PROMPT: Write out the listing exactly, from its first line through the line holding "left elbow: (541, 579)", but include none of the pictures.
......
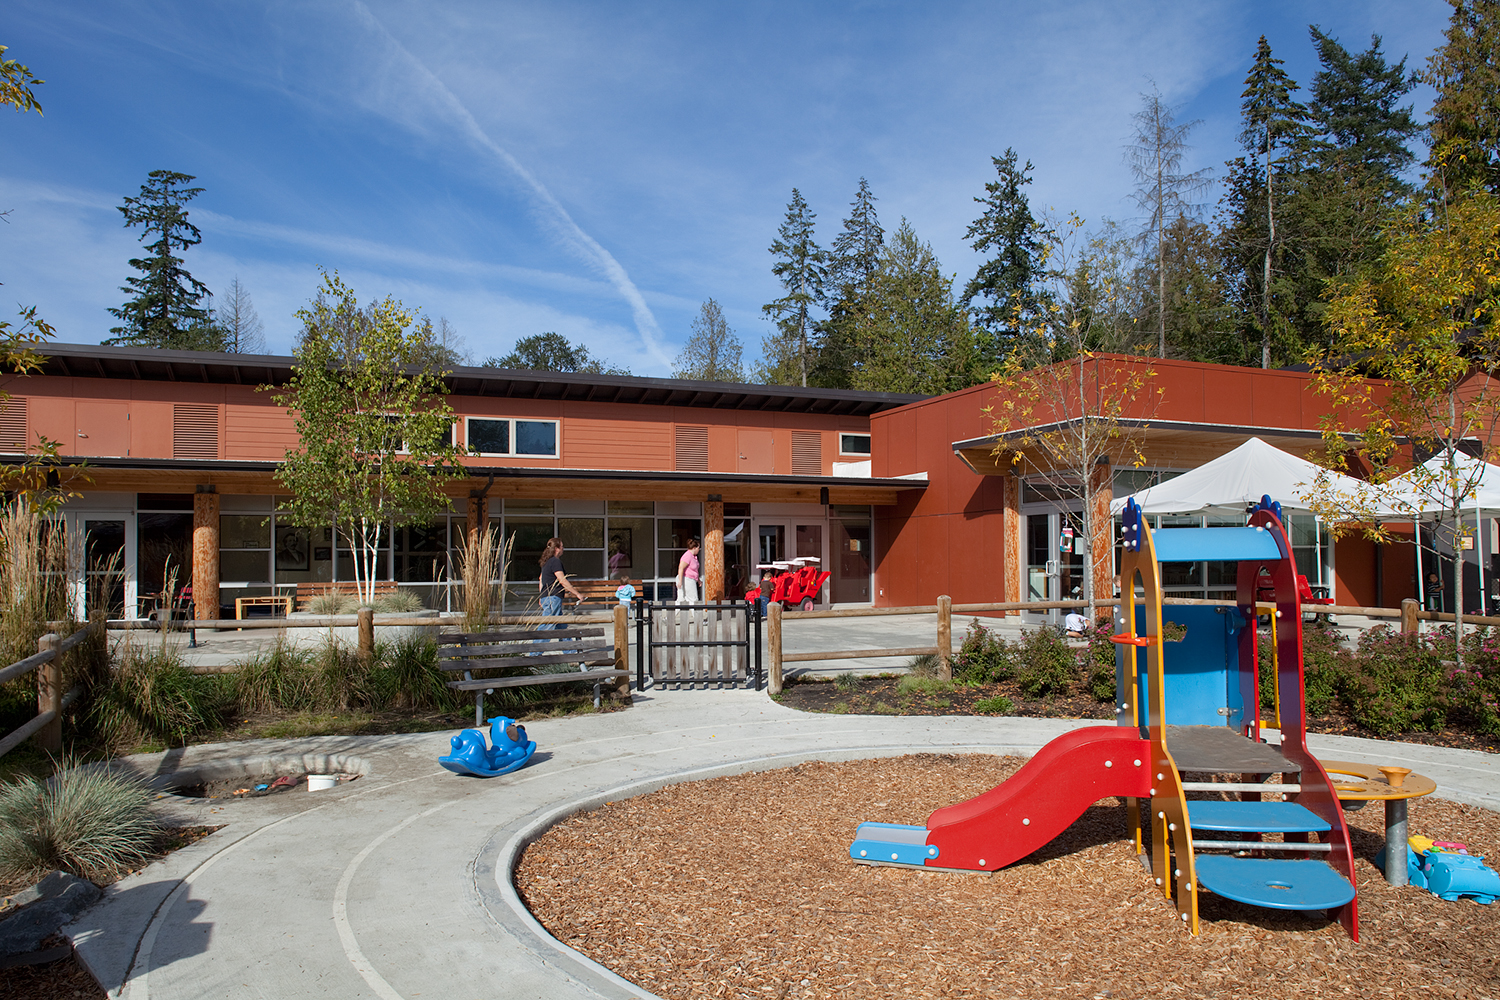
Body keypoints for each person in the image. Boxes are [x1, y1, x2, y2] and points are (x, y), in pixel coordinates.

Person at [538, 537, 584, 628]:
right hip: (553, 597)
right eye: (562, 546)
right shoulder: (555, 561)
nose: (563, 548)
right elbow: (562, 580)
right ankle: (539, 638)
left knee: (561, 625)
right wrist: (577, 594)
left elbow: (541, 579)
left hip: (546, 597)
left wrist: (542, 595)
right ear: (556, 549)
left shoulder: (546, 562)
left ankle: (565, 637)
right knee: (548, 625)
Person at [676, 537, 701, 604]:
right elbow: (681, 568)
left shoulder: (694, 557)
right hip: (687, 579)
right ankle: (692, 610)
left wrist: (698, 580)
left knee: (691, 599)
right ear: (694, 548)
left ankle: (691, 610)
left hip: (692, 579)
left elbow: (694, 570)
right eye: (698, 548)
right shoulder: (687, 556)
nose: (699, 550)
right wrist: (680, 581)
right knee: (693, 599)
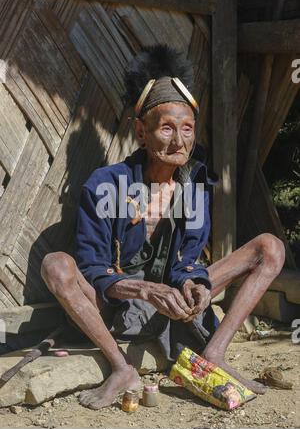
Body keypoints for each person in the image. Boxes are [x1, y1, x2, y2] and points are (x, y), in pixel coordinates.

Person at [40, 45, 285, 410]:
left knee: (270, 248)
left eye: (187, 128)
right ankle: (121, 368)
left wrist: (193, 282)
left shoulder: (195, 183)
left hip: (172, 302)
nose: (180, 140)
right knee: (55, 265)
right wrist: (145, 289)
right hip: (116, 306)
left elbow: (189, 256)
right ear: (141, 132)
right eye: (167, 128)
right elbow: (93, 268)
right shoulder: (106, 184)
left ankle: (215, 352)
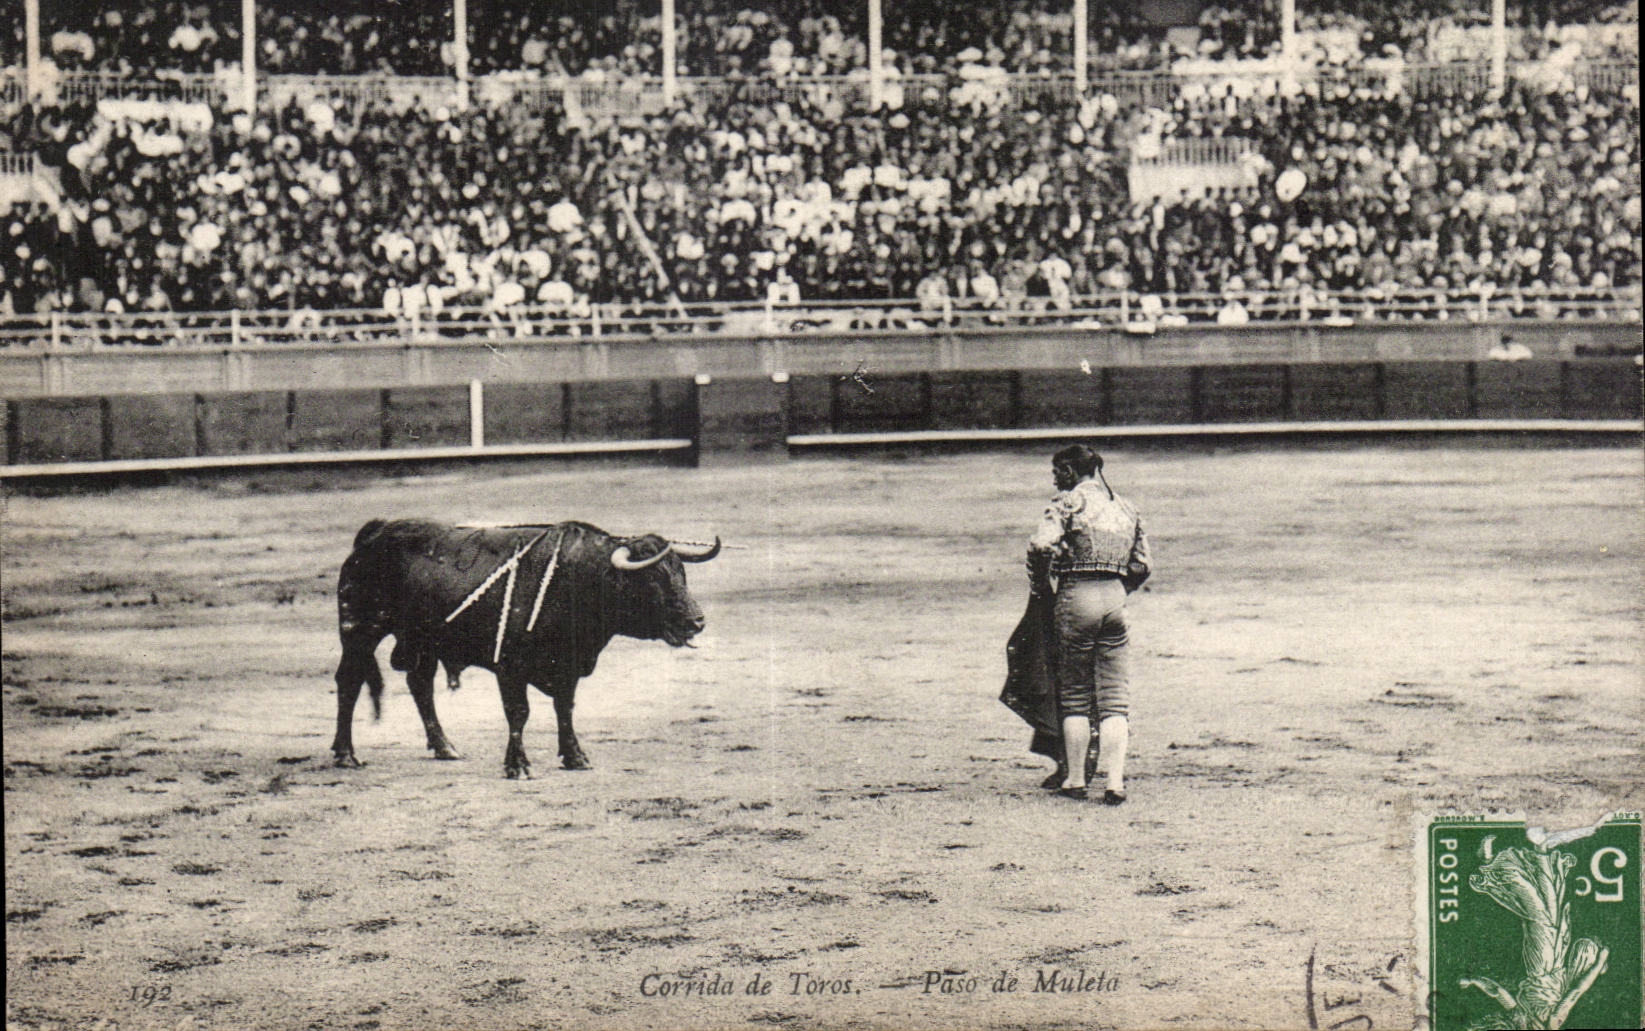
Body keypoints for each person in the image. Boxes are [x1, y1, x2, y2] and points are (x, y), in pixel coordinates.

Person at [1025, 445, 1152, 803]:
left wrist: (1042, 585)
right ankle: (1114, 783)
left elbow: (1040, 545)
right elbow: (1143, 565)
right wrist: (1118, 588)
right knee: (1114, 697)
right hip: (1115, 600)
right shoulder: (1126, 507)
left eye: (1056, 471)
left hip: (1076, 598)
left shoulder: (1066, 504)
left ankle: (1076, 780)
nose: (1054, 478)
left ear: (1068, 471)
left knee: (1076, 694)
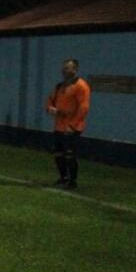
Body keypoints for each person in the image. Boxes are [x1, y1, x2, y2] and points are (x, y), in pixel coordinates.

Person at [46, 58, 90, 190]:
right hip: (59, 126)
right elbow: (50, 100)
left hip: (72, 127)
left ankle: (72, 181)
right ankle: (63, 177)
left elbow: (84, 107)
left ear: (75, 70)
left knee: (70, 155)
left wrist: (73, 125)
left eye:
......
TASK RESULT:
Body keypoints for each person in the image. Boxes are [x1, y1, x2, y2] and points are (x, y), in pixel coordinates.

Person at [538, 537, 584, 628]:
right hip: (553, 597)
right eye: (562, 546)
right shoulder: (555, 561)
nose: (563, 548)
right elbow: (562, 580)
right ankle: (539, 638)
left knee: (561, 625)
right wrist: (577, 594)
left elbow: (541, 579)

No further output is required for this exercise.